* Task objective
Reproduce all entries precisely as they are written.

* Dataset extract
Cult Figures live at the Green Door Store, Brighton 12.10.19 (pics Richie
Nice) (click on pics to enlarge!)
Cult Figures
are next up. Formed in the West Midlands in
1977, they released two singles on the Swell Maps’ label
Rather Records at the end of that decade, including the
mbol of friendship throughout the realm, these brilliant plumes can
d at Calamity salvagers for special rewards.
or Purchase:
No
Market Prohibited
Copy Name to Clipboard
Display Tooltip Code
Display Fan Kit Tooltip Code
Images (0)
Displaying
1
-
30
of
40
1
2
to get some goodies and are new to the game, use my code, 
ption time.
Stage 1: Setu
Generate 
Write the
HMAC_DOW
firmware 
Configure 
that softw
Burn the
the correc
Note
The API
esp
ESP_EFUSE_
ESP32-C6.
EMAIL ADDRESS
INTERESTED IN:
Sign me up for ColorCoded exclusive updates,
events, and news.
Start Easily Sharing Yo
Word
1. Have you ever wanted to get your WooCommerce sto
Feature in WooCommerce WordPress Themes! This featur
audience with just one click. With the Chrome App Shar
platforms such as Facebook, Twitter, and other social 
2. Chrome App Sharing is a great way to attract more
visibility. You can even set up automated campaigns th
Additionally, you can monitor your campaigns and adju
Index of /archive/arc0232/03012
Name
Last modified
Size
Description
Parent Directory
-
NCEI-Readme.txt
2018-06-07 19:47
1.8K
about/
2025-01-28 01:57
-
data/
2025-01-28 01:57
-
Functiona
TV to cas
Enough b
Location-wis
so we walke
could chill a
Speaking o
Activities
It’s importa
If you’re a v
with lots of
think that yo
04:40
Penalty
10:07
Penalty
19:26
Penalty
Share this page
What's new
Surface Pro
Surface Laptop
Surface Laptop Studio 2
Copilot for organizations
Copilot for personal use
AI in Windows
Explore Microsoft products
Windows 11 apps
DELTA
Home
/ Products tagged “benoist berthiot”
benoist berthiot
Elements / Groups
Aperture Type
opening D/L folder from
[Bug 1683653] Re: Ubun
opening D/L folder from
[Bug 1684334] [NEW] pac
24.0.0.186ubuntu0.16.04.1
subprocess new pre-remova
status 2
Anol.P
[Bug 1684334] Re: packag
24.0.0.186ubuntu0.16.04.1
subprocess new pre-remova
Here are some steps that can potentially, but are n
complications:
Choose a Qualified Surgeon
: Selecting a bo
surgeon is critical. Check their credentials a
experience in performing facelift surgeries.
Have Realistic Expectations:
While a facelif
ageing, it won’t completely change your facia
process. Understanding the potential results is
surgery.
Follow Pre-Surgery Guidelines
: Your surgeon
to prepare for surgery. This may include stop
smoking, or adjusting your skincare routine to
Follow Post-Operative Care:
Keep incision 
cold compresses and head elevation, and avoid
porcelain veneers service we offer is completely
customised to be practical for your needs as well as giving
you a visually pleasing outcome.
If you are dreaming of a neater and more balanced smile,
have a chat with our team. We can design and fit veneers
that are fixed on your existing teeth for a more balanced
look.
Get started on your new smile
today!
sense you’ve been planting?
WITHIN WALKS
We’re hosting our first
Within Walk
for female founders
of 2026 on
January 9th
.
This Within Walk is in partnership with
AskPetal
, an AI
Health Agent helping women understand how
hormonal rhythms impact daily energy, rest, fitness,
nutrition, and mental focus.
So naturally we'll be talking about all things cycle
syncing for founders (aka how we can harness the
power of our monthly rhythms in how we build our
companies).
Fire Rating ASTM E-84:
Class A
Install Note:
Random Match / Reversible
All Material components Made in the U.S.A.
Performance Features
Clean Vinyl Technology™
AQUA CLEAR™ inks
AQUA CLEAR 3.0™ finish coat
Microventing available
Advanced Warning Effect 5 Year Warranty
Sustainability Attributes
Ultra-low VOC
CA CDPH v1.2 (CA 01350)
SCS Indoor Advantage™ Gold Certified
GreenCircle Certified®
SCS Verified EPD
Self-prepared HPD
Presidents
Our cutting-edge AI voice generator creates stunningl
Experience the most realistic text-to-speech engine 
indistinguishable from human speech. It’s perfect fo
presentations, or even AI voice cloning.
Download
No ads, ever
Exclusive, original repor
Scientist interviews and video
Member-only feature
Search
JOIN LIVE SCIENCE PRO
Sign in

* Answer section
Cult Figures live at the Green Door Store, Brighton 12.10.19 (pics Richie
Nice) (click on pics to enlarge!)
Cult Figures
are next up. Formed in the West Midlands in
1977, they released two singles on the Swell Maps’ label
Rather Records at the end of that decade, including the
mbol of friendship throughout the realm, these brilliant plumes can
d at Calamity salvagers for special rewards.
or Purchase:
No
Market Prohibited
Copy Name to Clipboard
Display Tooltip Code
Display Fan Kit Tooltip Code
Images (0)
Displaying
1
-
30
of
40
1
2
to get some goodies and are new to the game, use my code, 
ption time.
Stage 1: Setu
Generate 
Write the
HMAC_DOW
firmware 
Configure 
that softw
Burn the
the correc
Note
The API
esp
ESP_EFUSE_
ESP32-C6.
EMAIL ADDRESS
INTERESTED IN:
Sign me up for ColorCoded exclusive updates,
events, and news.
Start Easily Sharing Yo
Word
1. Have you ever wanted to get your WooCommerce sto
Feature in WooCommerce WordPress Themes! This featur
audience with just one click. With the Chrome App Shar
platforms such as Facebook, Twitter, and other social 
2. Chrome App Sharing is a great way to attract more
visibility. You can even set up automated campaigns th
Additionally, you can monitor your campaigns and adju
Index of /archive/arc0232/03012
Name
Last modified
Size
Description
Parent Directory
-
NCEI-Readme.txt
2018-06-07 19:47
1.8K
about/
2025-01-28 01:57
-
data/
2025-01-28 01:57
-
Functiona
TV to cas
Enough b
Location-wis
so we walke
could chill a
Speaking o
Activities
It’s importa
If you’re a v
with lots of
think that yo
04:40
Penalty
10:07
Penalty
19:26
Penalty
Share this page
What's new
Surface Pro
Surface Laptop
Surface Laptop Studio 2
Copilot for organizations
Copilot for personal use
AI in Windows
Explore Microsoft products
Windows 11 apps
DELTA
Home
/ Products tagged “benoist berthiot”
benoist berthiot
Elements / Groups
Aperture Type
opening D/L folder from
[Bug 1683653] Re: Ubun
opening D/L folder from
[Bug 1684334] [NEW] pac
24.0.0.186ubuntu0.16.04.1
subprocess new pre-remova
status 2
Anol.P
[Bug 1684334] Re: packag
24.0.0.186ubuntu0.16.04.1
subprocess new pre-remova
Here are some steps that can potentially, but are n
complications:
Choose a Qualified Surgeon
: Selecting a bo
surgeon is critical. Check their credentials a
experience in performing facelift surgeries.
Have Realistic Expectations:
While a facelif
ageing, it won’t completely change your facia
process. Understanding the potential results is
surgery.
Follow Pre-Surgery Guidelines
: Your surgeon
to prepare for surgery. This may include stop
smoking, or adjusting your skincare routine to
Follow Post-Operative Care:
Keep incision 
cold compresses and head elevation, and avoid
porcelain veneers service we offer is completely
customised to be practical for your needs as well as giving
you a visually pleasing outcome.
If you are dreaming of a neater and more balanced smile,
have a chat with our team. We can design and fit veneers
that are fixed on your existing teeth for a more balanced
look.
Get started on your new smile
today!
sense you’ve been planting?
WITHIN WALKS
We’re hosting our first
Within Walk
for female founders
of 2026 on
January 9th
.
This Within Walk is in partnership with
AskPetal
, an AI
Health Agent helping women understand how
hormonal rhythms impact daily energy, rest, fitness,
nutrition, and mental focus.
So naturally we'll be talking about all things cycle
syncing for founders (aka how we can harness the
power of our monthly rhythms in how we build our
companies).
Fire Rating ASTM E-84:
Class A
Install Note:
Random Match / Reversible
All Material components Made in the U.S.A.
Performance Features
Clean Vinyl Technology™
AQUA CLEAR™ inks
AQUA CLEAR 3.0™ finish coat
Microventing available
Advanced Warning Effect 5 Year Warranty
Sustainability Attributes
Ultra-low VOC
CA CDPH v1.2 (CA 01350)
SCS Indoor Advantage™ Gold Certified
GreenCircle Certified®
SCS Verified EPD
Self-prepared HPD
Presidents
Our cutting-edge AI voice generator creates stunningl
Experience the most realistic text-to-speech engine 
indistinguishable from human speech. It’s perfect fo
presentations, or even AI voice cloning.
Download
No ads, ever
Exclusive, original repor
Scientist interviews and video
Member-only feature
Search
JOIN LIVE SCIENCE PRO
Sign in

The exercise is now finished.